One microgram of total RNA derived from blood was treated either with ScriptSeq^™ Complete Gold Kit (Blood) to deplete rRNA and globin mRNA or with Method L, which depletes only some globin mRNA. Resulting libraries were sequenced on an Illumina sequencer, and genes were detected by Cufflinks. ScriptSeq^™ Complete Gold Kit (Blood) libraries contained more annotated and novel genes than libraries created with Method L.

Directional RNA-seq with enhanced transcript coverage

The ScriptSeq^™ Complete library preparation procedure utilizes a unique terminal-tagging process (Pease, J. & Sooknanan, R. A rapid, directional RNA-seq library preparation workflow for Illumina^® sequencing. Nat. Methods Application Note, 9, i–ii, 2012) that preserves the transcript orientation and generates directional RNA-seq libraries. Directional RNA-seq libraries enable identification of the DNA strand from which the RNA was transcribed—information that is important for discovery and annotation of new transcripts, de novo transcriptome assembly, accurate gene expression analysis and identification of antisense RNAs that are often involved in gene regulation. Enhanced transcript coverage enables identification and discovery of rare transcripts and of splice variants.

Figure 3 shows transcript coverage for the CD101 gene from 100 ng of blood RNA prepared by ScriptSeq^™ Complete Gold Kit (Blood)–Low Input. Enhanced transcript coverage enables identification of reference genes and discovery of new genes and splice variants.

Figure 3: Enhanced transcript coverage increases identification of reference genes and discovery of new genes.
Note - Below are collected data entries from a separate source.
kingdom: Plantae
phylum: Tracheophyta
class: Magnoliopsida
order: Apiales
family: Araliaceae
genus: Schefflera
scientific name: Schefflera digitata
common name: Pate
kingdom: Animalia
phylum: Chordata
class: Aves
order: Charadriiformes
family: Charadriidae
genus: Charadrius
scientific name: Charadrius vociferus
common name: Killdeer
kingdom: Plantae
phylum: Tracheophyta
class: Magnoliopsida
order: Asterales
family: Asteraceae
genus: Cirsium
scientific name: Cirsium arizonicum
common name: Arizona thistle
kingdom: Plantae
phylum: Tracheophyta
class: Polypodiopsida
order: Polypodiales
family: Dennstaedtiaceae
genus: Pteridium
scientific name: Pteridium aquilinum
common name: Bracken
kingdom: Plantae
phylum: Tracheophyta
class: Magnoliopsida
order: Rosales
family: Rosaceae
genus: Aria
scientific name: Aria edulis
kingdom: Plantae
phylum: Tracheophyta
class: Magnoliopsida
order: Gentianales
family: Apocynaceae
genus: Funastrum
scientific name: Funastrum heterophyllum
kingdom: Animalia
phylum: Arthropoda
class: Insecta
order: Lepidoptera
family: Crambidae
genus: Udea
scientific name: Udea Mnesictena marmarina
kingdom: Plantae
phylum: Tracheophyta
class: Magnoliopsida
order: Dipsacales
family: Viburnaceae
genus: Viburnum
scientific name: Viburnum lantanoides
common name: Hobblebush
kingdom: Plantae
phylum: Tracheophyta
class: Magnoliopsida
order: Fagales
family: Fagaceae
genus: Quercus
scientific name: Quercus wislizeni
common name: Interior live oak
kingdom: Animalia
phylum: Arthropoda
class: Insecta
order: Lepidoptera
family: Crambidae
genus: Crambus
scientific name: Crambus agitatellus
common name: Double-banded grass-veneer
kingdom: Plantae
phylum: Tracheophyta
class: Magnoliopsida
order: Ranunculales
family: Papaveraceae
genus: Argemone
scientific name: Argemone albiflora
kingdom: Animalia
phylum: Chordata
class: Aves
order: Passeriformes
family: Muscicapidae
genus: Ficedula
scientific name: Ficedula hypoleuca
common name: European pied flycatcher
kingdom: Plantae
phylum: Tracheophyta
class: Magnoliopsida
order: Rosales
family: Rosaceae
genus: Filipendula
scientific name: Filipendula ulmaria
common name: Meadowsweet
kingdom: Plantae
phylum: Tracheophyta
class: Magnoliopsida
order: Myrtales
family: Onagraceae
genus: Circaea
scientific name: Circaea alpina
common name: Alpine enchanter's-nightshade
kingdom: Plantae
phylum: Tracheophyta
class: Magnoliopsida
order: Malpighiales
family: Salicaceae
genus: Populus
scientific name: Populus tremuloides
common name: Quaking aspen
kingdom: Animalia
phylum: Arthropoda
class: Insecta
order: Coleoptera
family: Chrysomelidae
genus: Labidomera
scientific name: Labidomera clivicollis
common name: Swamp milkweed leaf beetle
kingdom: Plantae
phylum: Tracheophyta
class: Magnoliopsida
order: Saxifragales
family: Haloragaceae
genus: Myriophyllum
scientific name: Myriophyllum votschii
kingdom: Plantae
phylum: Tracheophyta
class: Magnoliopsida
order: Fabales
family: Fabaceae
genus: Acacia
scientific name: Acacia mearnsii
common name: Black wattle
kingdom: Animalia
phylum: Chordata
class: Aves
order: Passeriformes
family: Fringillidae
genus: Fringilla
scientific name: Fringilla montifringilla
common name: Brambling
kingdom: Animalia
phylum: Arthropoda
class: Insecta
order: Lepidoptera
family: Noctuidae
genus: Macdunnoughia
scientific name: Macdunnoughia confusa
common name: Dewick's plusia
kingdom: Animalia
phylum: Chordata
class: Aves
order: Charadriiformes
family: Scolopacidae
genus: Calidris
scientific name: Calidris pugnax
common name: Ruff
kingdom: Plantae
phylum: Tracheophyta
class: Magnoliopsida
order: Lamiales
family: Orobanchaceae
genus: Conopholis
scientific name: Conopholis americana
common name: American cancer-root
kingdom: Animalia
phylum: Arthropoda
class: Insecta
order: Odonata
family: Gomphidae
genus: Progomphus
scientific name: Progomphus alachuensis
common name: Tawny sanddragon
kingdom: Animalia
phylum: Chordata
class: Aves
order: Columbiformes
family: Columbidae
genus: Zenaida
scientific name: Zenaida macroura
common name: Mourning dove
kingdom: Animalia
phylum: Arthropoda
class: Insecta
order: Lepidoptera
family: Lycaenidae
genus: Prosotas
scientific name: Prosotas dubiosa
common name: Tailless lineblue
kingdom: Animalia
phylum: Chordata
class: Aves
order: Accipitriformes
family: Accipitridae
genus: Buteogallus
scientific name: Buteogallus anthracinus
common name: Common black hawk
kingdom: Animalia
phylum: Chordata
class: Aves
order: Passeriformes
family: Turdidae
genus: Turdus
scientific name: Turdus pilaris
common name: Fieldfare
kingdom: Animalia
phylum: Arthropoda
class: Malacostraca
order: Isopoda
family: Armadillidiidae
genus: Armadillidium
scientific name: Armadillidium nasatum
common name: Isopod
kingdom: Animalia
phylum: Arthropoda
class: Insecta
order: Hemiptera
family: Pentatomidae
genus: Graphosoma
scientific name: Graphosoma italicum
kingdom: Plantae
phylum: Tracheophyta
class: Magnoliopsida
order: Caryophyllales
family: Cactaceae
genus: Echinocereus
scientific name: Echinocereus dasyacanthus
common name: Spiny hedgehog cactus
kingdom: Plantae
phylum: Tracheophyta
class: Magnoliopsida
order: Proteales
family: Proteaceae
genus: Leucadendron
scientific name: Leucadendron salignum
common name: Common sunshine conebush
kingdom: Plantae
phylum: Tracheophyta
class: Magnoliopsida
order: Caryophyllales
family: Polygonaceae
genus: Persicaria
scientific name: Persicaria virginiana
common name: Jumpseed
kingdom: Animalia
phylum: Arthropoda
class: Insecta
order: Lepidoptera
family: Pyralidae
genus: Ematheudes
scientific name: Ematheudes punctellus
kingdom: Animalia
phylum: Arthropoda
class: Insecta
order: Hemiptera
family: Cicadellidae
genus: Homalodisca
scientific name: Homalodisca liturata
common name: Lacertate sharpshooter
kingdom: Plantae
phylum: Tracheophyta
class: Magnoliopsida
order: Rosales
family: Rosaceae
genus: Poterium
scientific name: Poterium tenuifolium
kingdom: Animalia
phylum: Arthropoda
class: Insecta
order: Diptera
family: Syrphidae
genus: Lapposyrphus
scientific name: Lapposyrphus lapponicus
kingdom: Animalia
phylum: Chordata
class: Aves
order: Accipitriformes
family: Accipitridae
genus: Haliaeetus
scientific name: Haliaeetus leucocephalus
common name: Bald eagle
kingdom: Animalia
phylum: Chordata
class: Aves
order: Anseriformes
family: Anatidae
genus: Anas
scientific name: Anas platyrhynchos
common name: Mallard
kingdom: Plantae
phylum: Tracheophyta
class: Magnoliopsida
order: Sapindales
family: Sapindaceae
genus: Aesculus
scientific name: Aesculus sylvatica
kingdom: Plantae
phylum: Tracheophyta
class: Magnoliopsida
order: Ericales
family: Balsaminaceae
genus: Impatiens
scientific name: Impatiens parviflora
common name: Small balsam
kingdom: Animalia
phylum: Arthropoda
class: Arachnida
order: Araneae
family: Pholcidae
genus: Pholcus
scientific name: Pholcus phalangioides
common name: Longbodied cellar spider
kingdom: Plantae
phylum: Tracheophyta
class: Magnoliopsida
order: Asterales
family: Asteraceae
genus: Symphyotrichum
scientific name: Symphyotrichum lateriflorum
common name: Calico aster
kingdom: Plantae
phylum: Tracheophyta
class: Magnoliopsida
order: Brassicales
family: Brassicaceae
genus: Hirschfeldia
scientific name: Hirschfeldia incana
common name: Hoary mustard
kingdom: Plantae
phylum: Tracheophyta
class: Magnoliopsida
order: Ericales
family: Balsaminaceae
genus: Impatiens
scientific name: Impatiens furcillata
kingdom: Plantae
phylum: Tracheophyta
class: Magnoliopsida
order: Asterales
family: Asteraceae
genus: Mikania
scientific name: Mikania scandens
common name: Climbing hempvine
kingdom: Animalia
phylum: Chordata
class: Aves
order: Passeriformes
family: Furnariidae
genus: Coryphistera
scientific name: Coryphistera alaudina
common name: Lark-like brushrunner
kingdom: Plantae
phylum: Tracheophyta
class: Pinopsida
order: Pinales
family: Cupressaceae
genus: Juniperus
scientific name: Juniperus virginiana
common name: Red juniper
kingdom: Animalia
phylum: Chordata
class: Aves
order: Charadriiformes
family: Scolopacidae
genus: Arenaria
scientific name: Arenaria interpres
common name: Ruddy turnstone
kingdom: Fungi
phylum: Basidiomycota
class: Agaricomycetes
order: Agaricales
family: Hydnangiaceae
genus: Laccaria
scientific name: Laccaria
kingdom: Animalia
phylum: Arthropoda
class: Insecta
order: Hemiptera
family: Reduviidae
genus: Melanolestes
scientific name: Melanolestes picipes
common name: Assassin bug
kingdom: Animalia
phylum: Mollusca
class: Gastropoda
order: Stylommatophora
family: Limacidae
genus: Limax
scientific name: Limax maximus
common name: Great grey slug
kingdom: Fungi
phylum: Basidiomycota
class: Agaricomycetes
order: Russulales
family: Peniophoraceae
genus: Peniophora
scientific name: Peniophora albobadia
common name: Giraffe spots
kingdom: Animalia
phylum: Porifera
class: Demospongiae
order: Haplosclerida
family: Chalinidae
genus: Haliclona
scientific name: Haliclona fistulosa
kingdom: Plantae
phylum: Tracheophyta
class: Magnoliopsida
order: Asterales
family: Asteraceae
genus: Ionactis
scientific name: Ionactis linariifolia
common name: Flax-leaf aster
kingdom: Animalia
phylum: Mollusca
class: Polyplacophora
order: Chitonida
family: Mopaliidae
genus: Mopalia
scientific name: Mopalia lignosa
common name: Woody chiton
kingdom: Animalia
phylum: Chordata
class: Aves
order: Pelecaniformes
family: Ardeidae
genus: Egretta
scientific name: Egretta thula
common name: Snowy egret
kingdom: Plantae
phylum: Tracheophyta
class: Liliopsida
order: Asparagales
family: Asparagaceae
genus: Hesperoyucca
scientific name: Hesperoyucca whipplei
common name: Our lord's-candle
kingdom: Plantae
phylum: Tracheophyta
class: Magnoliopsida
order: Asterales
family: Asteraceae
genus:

Using ScriptSeq^™ Complete Gold Kit (Blood)–Low Input, 100 ng of blood RNA was prepared for Illumina sequencing. The sample was sequenced on an Illumina sequencer, and genes were identified by Cufflinks. Coverage for the CD101 gene is shown as an example of gene coverage obtained with ScriptSeq^™ Complete Gold Kit (Blood)–Low Input.

Conclusion

ScriptSeq^™ Complete Gold Kit (Blood) is a new method to maximize biologically informative RNA-seq information from blood samples. Comprehensive transcript coverage facilitates discovery of reference and new genes for all phases of clinical research. Elimination of globin mRNA and rRNA from fragmented and intact blood RNA samples by ScriptSeq^™ Complete Gold Kit (Blood) yields enhanced transcript coverage for identification of critical genes missed by the older Method L.